Extract all lines from the data beneath that include the word "ožije".
(Beginning of DATA TO USE)
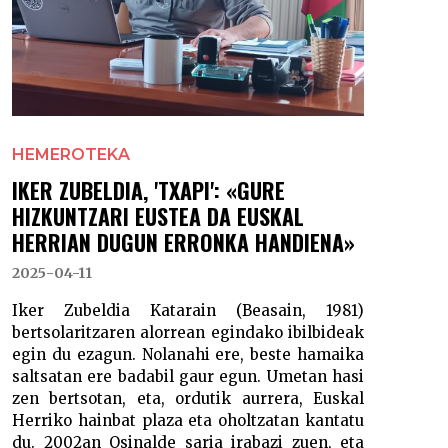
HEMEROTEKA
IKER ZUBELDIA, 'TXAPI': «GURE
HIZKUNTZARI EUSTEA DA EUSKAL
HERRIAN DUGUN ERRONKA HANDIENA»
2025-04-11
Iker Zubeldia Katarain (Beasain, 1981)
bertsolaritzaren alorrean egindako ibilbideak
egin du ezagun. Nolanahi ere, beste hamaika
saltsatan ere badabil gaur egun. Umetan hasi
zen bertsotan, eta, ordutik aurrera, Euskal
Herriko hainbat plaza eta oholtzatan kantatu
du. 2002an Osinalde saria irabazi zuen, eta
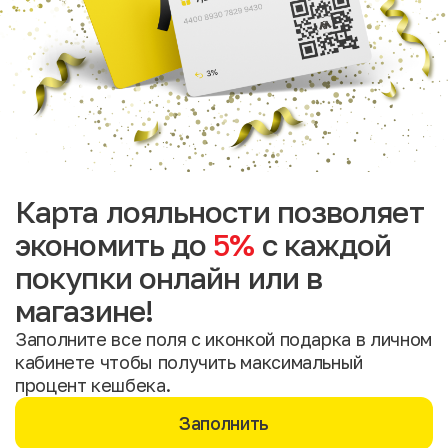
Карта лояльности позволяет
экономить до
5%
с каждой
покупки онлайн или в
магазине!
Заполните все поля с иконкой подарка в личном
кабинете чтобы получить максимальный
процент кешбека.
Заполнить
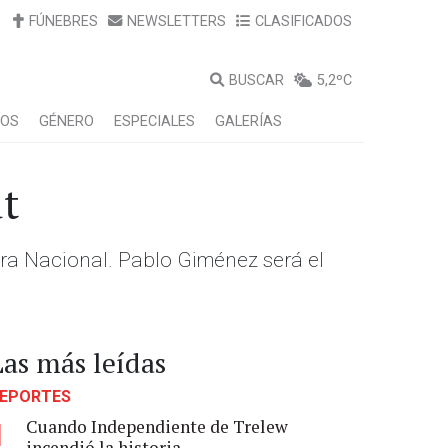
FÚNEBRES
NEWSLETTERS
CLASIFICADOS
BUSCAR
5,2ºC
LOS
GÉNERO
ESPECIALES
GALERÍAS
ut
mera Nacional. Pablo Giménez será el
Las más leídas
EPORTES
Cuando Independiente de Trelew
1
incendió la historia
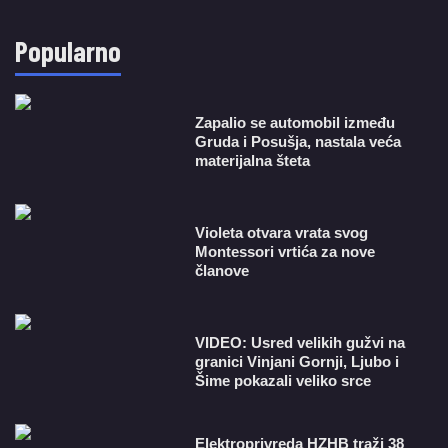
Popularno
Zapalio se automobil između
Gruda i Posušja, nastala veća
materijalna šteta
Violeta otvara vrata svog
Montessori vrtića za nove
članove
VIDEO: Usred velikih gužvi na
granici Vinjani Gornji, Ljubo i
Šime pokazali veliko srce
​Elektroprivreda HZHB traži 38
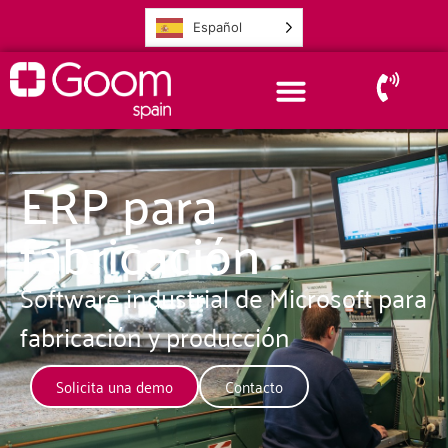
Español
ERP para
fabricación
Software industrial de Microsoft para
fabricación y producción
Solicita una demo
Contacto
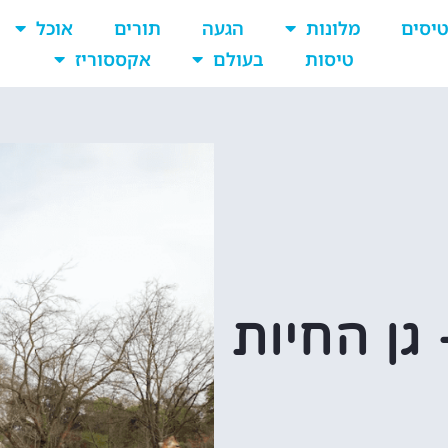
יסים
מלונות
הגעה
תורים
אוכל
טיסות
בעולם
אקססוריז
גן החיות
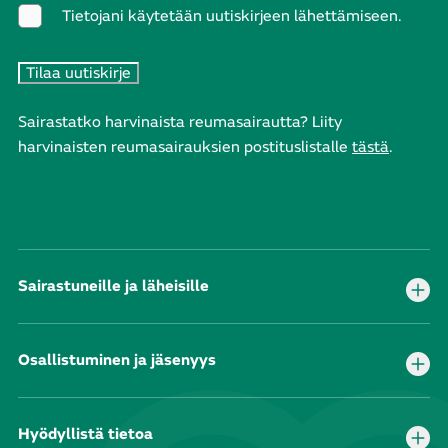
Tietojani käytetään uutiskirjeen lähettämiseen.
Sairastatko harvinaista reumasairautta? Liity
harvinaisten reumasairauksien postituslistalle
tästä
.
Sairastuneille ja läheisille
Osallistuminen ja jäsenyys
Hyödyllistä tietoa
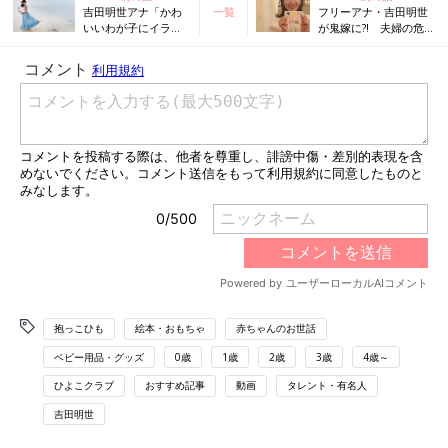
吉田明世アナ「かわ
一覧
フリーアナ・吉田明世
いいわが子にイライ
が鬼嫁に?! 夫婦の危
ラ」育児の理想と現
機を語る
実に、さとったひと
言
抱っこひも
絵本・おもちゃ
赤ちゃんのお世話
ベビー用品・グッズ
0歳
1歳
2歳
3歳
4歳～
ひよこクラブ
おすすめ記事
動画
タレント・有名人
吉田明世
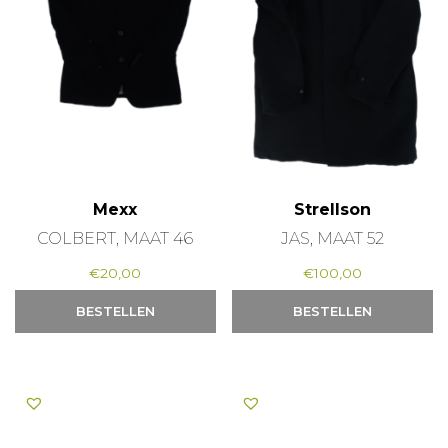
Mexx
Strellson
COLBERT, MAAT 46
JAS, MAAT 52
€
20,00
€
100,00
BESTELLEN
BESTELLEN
(End of DATA TO USE)
(Beginning of DATA TO USE)
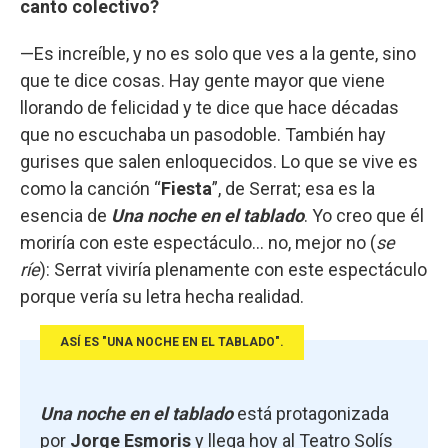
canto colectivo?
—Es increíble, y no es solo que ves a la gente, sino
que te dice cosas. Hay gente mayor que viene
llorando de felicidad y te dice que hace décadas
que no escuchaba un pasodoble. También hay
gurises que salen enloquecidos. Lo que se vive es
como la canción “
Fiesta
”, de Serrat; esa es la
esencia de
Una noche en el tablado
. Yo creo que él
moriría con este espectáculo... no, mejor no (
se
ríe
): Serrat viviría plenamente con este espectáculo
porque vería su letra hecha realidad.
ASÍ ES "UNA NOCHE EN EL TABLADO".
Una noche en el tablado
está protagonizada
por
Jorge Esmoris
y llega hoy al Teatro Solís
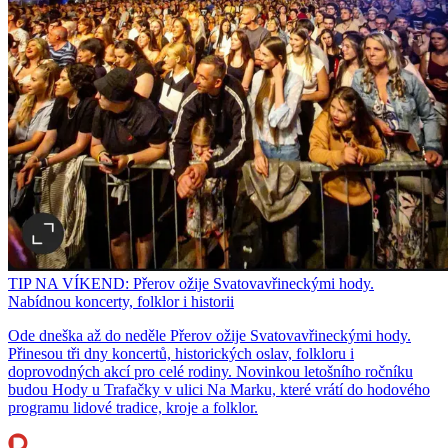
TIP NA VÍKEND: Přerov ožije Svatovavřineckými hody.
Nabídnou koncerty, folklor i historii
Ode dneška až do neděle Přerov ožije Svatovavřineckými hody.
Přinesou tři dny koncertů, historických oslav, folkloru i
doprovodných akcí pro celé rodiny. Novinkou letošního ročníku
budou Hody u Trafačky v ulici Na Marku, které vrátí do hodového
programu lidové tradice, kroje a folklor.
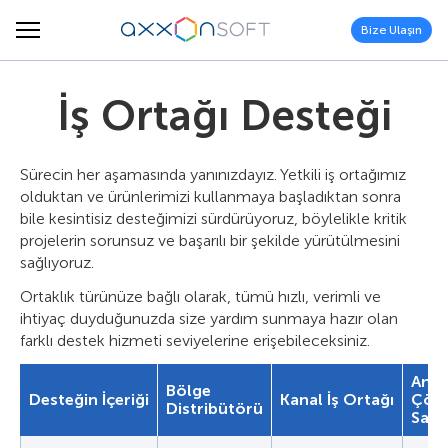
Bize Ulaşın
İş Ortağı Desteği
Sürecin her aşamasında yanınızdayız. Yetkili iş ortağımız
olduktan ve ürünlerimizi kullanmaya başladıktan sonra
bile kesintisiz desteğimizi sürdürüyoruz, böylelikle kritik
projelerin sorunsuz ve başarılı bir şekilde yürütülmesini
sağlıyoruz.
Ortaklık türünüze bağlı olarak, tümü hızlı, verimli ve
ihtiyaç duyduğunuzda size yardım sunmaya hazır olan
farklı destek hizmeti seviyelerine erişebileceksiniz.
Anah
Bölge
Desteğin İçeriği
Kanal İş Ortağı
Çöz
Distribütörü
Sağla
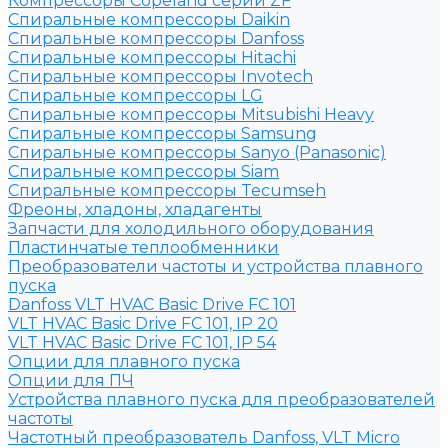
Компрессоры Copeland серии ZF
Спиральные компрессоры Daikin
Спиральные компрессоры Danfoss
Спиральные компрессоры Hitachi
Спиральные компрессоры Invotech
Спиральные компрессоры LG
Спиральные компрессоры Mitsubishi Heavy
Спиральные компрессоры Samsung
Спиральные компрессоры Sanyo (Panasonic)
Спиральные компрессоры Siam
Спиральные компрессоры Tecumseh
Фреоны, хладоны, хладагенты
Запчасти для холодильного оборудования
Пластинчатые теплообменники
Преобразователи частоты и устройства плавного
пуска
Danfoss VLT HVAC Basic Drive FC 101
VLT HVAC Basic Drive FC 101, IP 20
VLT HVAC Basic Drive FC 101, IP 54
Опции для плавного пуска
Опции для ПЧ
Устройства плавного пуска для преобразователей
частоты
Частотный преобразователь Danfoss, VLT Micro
(End of DATA TO USE)
(Beginning of DATA TO USE)
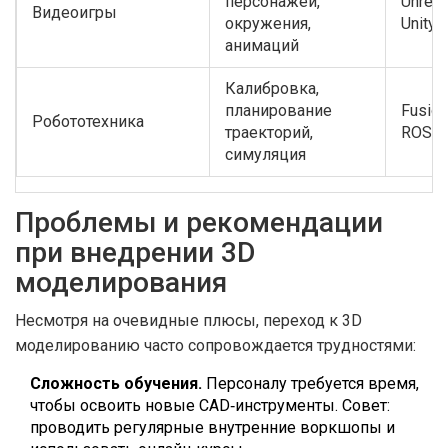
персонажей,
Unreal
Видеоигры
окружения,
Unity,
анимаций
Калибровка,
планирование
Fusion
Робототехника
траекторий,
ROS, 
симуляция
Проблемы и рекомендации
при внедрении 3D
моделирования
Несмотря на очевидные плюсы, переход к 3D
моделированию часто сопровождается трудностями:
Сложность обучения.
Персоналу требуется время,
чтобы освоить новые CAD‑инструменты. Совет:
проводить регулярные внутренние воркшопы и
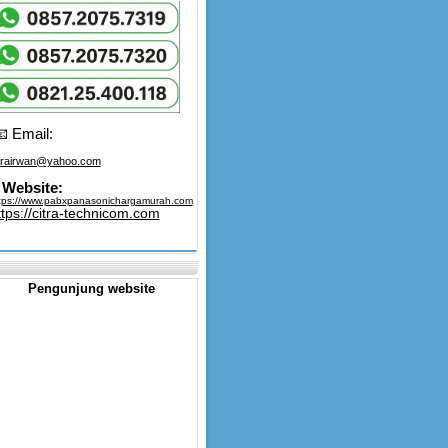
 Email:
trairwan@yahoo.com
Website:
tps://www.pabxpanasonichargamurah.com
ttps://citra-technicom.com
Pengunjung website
(End of DATA TO USE)
## ANSWER BOX
TIP NA VÍKEND: Přerov ožije Svatovavřineckými hody.
Ode dneška až do neděle Přerov ožije Svatovavřineckými hody.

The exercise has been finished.